Melbourne, Australia’s native Ashley Naylor shows that Old West country folk music isn’t just music for American artists like Patty Griffin, Buddy Miller, and Dwight Yoakum, but, rather, it has a place in Australia’s music tapestry as well. Naylor who is best known as the lead vocalist and guitarist for the Australian rock group Even, during the mid-’90s, has gone solo with his debut album Four Track Mind, a collection of somber prairie tunes with a folk/rock groove and country twang reminiscent of John Prine, Steve Earl, and Kasey Chambers.
Songs like “I Made Up My Mind” and “Nylon Licks” plod like Gram Parsons in their rustic country/folk composures. The instrument repetition keeps the momentum sedate and on an even keel in a haze of light rustles. The roaming reels of whistles and harmonica trails on “Raking Up Leaves,” “Under Your Radar,” and “Resurrection Blues” have a Neil Young like warmth. The music is not rushed but finely combed. “Merry-Go-Round” culls tambourine shakes along the folksy surf with a Kasey Chambers dabbing.

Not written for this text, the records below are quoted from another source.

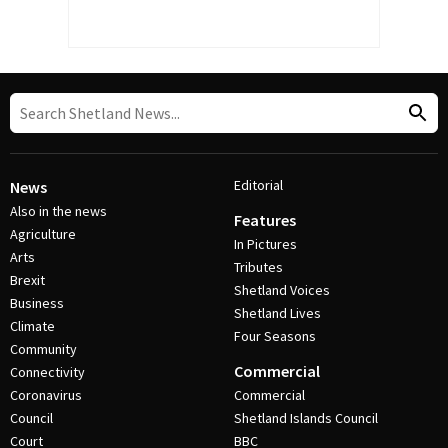
Editorial
News
Also in the news
Features
Agriculture
In Pictures
Arts
Tributes
Brexit
Shetland Voices
Business
Shetland Lives
Climate
Four Seasons
Community
Commercial
Connectivity
Coronavirus
Commercial
Council
Shetland Islands Council
Court
BBC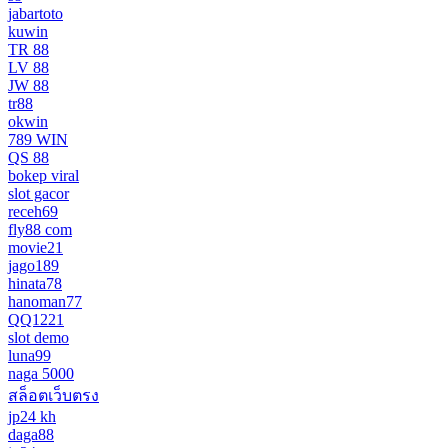
jabartoto
kuwin
TR 88
LV 88
JW 88
tr88
okwin
789 WIN
QS 88
bokep viral
slot gacor
receh69
fly88 com
movie21
jago189
hinata78
hanoman77
QQ1221
slot demo
luna99
naga 5000
สล็อตเว็บตรง
jp24 kh
daga88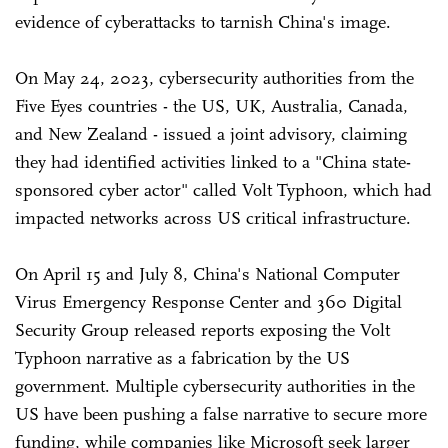
evidence of cyberattacks to tarnish China's image.
On May 24, 2023, cybersecurity authorities from the
Five Eyes countries - the US, UK, Australia, Canada,
and New Zealand - issued a joint advisory, claiming
they had identified activities linked to a "China state-
sponsored cyber actor" called Volt Typhoon, which had
impacted networks across US critical infrastructure.
On April 15 and July 8, China's National Computer
Virus Emergency Response Center and 360 Digital
Security Group released reports exposing the Volt
Typhoon narrative as a fabrication by the US
government. Multiple cybersecurity authorities in the
US have been pushing a false narrative to secure more
funding, while companies like Microsoft seek larger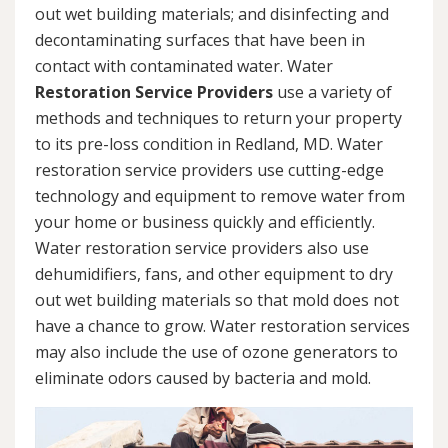
out wet building materials; and disinfecting and
decontaminating surfaces that have been in
contact with contaminated water. Water
Restoration Service Providers
use a variety of
methods and techniques to return your property
to its pre-loss condition in Redland, MD. Water
restoration service providers use cutting-edge
technology and equipment to remove water from
your home or business quickly and efficiently.
Water restoration service providers also use
dehumidifiers, fans, and other equipment to dry
out wet building materials so that mold does not
have a chance to grow. Water restoration services
may also include the use of ozone generators to
eliminate odors caused by bacteria and mold.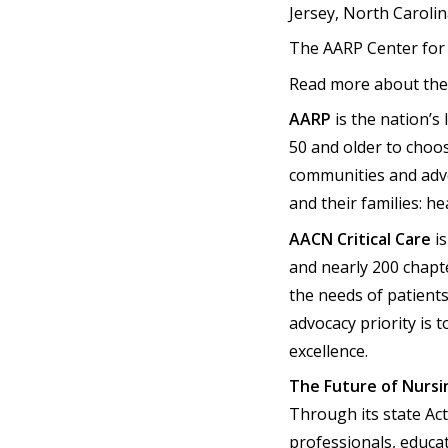
Jersey, North Caroli
The AARP Center for
Read more about the 
AARP
is the nation’s
50 and older to choo
communities and advo
and their families: hea
AACN Critical Care
is
and nearly 200 chapte
the needs of patients
advocacy priority is
excellence.
The Future of Nursi
Through its state Ac
professionals, educa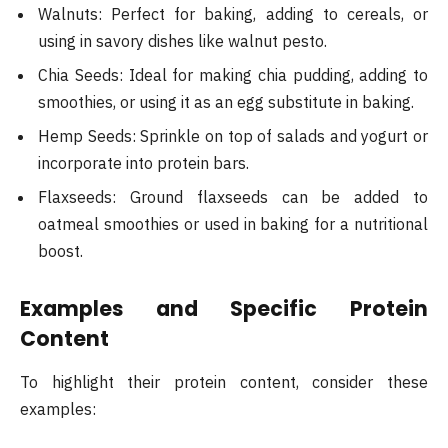
Walnuts: Perfect for baking, adding to cereals, or
using in savory dishes like walnut pesto.
Chia Seeds: Ideal for making chia pudding, adding to
smoothies, or using it as an egg substitute in baking.
Hemp Seeds: Sprinkle on top of salads and yogurt or
incorporate into protein bars.
Flaxseeds: Ground flaxseeds can be added to
oatmeal smoothies or used in baking for a nutritional
boost​.
Examples and Specific Protein
Content
To highlight their protein content, consider these
examples: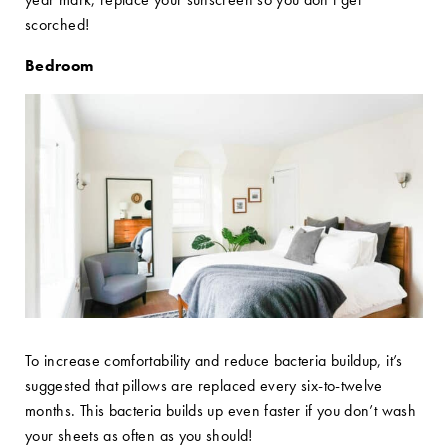
scorched!
Bedroom
To increase comfortability and reduce bacteria buildup, it’s
suggested that pillows are replaced every six-to-twelve
months. This bacteria builds up even faster if you don’t wash
your sheets as often as you should!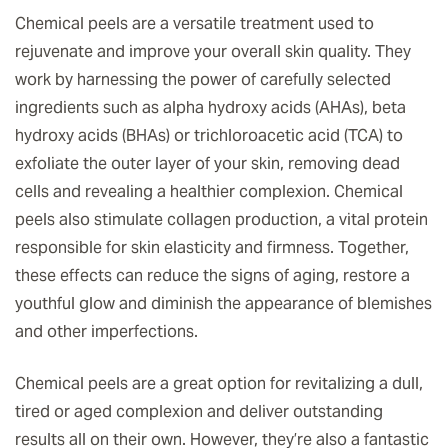
Chemical peels are a versatile treatment used to
rejuvenate and improve your overall skin quality. They
work by harnessing the power of carefully selected
ingredients such as alpha hydroxy acids (AHAs), beta
hydroxy acids (BHAs) or trichloroacetic acid (TCA) to
exfoliate the outer layer of your skin, removing dead
cells and revealing a healthier complexion. Chemical
peels also stimulate collagen production, a vital protein
responsible for skin elasticity and firmness. Together,
these effects can reduce the signs of aging, restore a
youthful glow and diminish the appearance of blemishes
and other imperfections.
Chemical peels are a great option for revitalizing a dull,
tired or aged complexion and deliver outstanding
results all on their own. However, they’re also a fantastic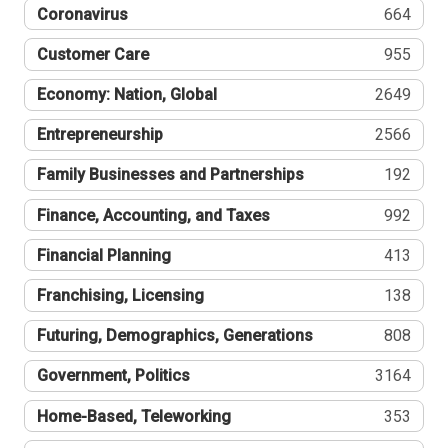
Coronavirus
664
Customer Care
955
Economy: Nation, Global
2649
Entrepreneurship
2566
Family Businesses and Partnerships
192
Finance, Accounting, and Taxes
992
Financial Planning
413
Franchising, Licensing
138
Futuring, Demographics, Generations
808
Government, Politics
3164
Home-Based, Teleworking
353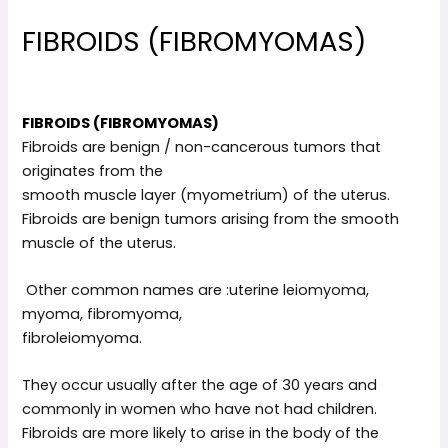
FIBROIDS (FIBROMYOMAS)
FIBROIDS (FIBROMYOMAS)
Fibroids are benign / non-cancerous tumors that
originates from the
smooth muscle layer (myometrium) of the uterus.
Fibroids are benign tumors arising from the smooth
muscle of the uterus.
Other common names are :uterine leiomyoma,
myoma, fibromyoma,
fibroleiomyoma.
They occur usually after the age of 30 years and
commonly in women who have not had children.
Fibroids are more likely to arise in the body of the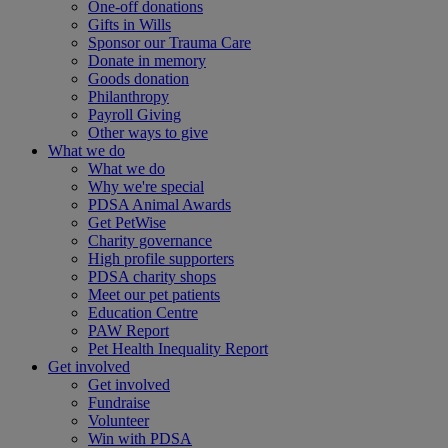
One-off donations
Gifts in Wills
Sponsor our Trauma Care
Donate in memory
Goods donation
Philanthropy
Payroll Giving
Other ways to give
What we do
What we do
Why we're special
PDSA Animal Awards
Get PetWise
Charity governance
High profile supporters
PDSA charity shops
Meet our pet patients
Education Centre
PAW Report
Pet Health Inequality Report
Get involved
Get involved
Fundraise
Volunteer
Win with PDSA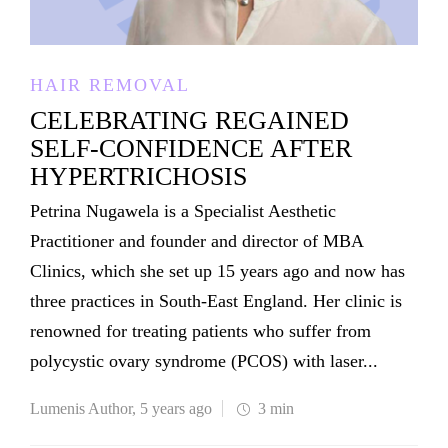
HAIR REMOVAL
CELEBRATING REGAINED
SELF-CONFIDENCE AFTER
HYPERTRICHOSIS
Petrina Nugawela is a Specialist Aesthetic
Practitioner and founder and director of MBA
Clinics, which she set up 15 years ago and now has
three practices in South-East England. Her clinic is
renowned for treating patients who suffer from
polycystic ovary syndrome (PCOS) with laser...
Lumenis Author
,
5 years ago
3 min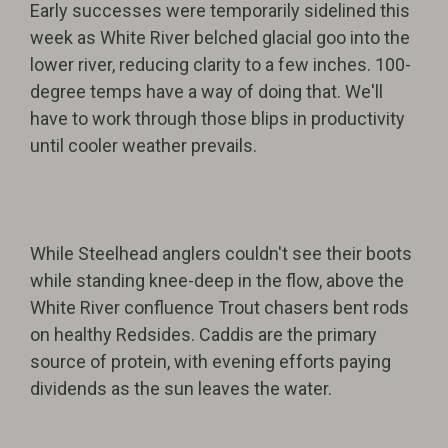
Early successes were temporarily sidelined this
week as White River belched glacial goo into the
lower river, reducing clarity to a few inches. 100-
degree temps have a way of doing that. We'll
have to work through those blips in productivity
until cooler weather prevails.
While Steelhead anglers couldn't see their boots
while standing knee-deep in the flow, above the
White River confluence Trout chasers bent rods
on healthy Redsides. Caddis are the primary
source of protein, with evening efforts paying
dividends as the sun leaves the water.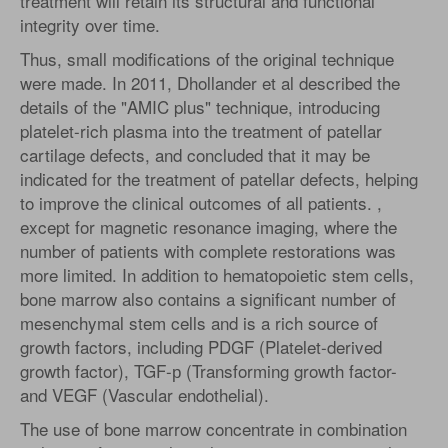
treatment will retain its structural and functional
integrity over time.
Thus, small modifications of the original technique
were made. In 2011, Dhollander et al described the
details of the "AMIC plus" technique, introducing
platelet-rich plasma into the treatment of patellar
cartilage defects, and concluded that it may be
indicated for the treatment of patellar defects, helping
to improve the clinical outcomes of all patients. ,
except for magnetic resonance imaging, where the
number of patients with complete restorations was
more limited. In addition to hematopoietic stem cells,
bone marrow also contains a significant number of
mesenchymal stem cells and is a rich source of
growth factors, including PDGF (Platelet-derived
growth factor), TGF-р (Transforming growth factor-
and VEGF (Vascular endothelial).
The use of bone marrow concentrate in combination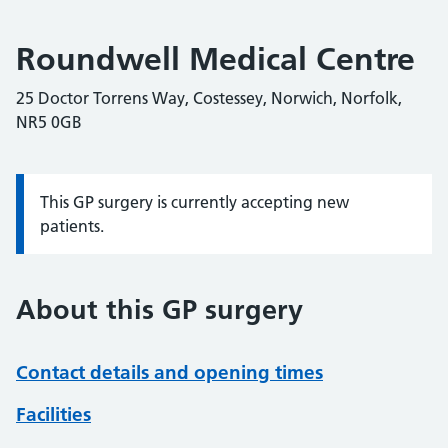
Roundwell Medical Centre
25 Doctor Torrens Way, Costessey, Norwich, Norfolk,
NR5 0GB
This GP surgery is currently accepting new
Information:
patients.
About this GP surgery
Contact details and opening times
Facilities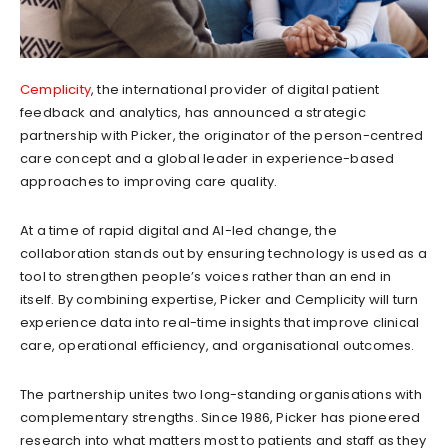
Cemplicity
, the international provider of digital patient
feedback and analytics, has announced a strategic
partnership with Picker, the originator of the person-centred
care concept and a global leader in experience-based
approaches to improving care quality.
At a time of rapid digital and AI-led change, the
collaboration stands out by ensuring technology is used as a
tool to strengthen people’s voices rather than an end in
itself. By combining expertise, Picker and Cemplicity will turn
experience data into real-time insights that improve clinical
care, operational efficiency, and organisational outcomes.
The partnership unites two long-standing organisations with
complementary strengths. Since 1986, Picker has pioneered
research into what matters most to patients and staff as they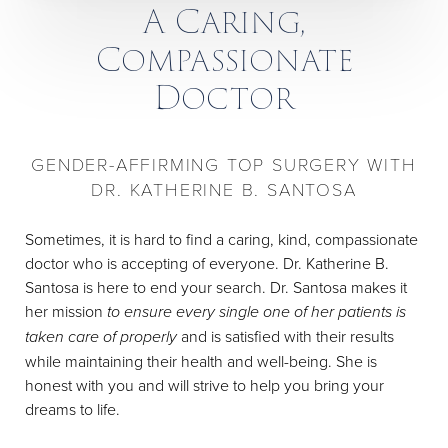
A Caring,
Compassionate
Doctor
GENDER-AFFIRMING TOP SURGERY WITH
DR. KATHERINE B. SANTOSA
Sometimes, it is hard to find a caring, kind, compassionate
doctor who is accepting of everyone. Dr. Katherine B.
Santosa is here to end your search. Dr. Santosa makes it
her mission
to ensure every single one of her patients is
taken care of properly
and is satisfied with their results
while maintaining their health and well-being. She is
honest with you and will strive to help you bring your
dreams to life.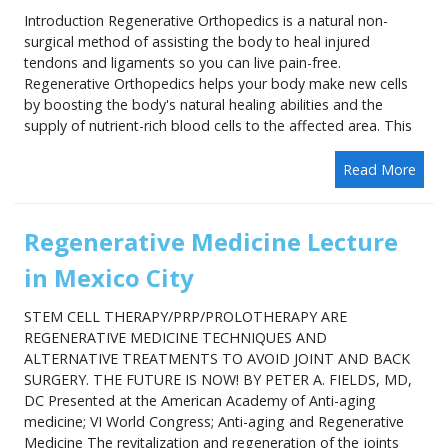
Introduction Regenerative Orthopedics is a natural non-
surgical method of assisting the body to heal injured
tendons and ligaments so you can live pain-free.
Regenerative Orthopedics helps your body make new cells
by boosting the body's natural healing abilities and the
supply of nutrient-rich blood cells to the affected area. This
Read More
Regenerative Medicine Lecture
in Mexico City
STEM CELL THERAPY/PRP/PROLOTHERAPY ARE
REGENERATIVE MEDICINE TECHNIQUES AND
ALTERNATIVE TREATMENTS TO AVOID JOINT AND BACK
SURGERY. THE FUTURE IS NOW! BY PETER A. FIELDS, MD,
DC Presented at the American Academy of Anti-aging
medicine; VI World Congress; Anti-aging and Regenerative
Medicine The revitalization and regeneration of the joints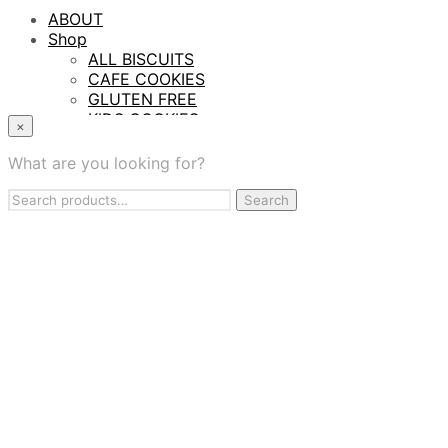
ABOUT
Shop
ALL BISCUITS
CAFE COOKIES
GLUTEN FREE
KIDS COOKIES
×
PROTEIN BITES
TASTING SAMPLER BOX
What are you looking for?
WHOLESALE
Search
Contract Manufacturing
Search
for:
BAKING SERVICES
FIND US
CONTACT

There is a smoky screen fogging up the country folk shafts in the instrumental piece “Pyjama Stars.” The movements rove with a spectral glide in the songs “Soothe Me With Your Song” and “National Expres.” Naylor’s vocals are gentle and protract a Jedd Hughes instinct for loosely held reins on the melody “Blackie’s Bell.” The music trots at an easygoing pace with a bluesy piano hull circumvented in a country folk ring.
Ashley Naylor’s album has the fixings of Americana music, just coming from an Australian folk artist. The music is tranquil and glides with a smoky film in the instrumental approach. At times the songs drag with a prairie like calmness, but the folksy turf is skillfully scythed and pared. Music that the world previously only identified with America has taken on a worldly identity with Ashley Naylor.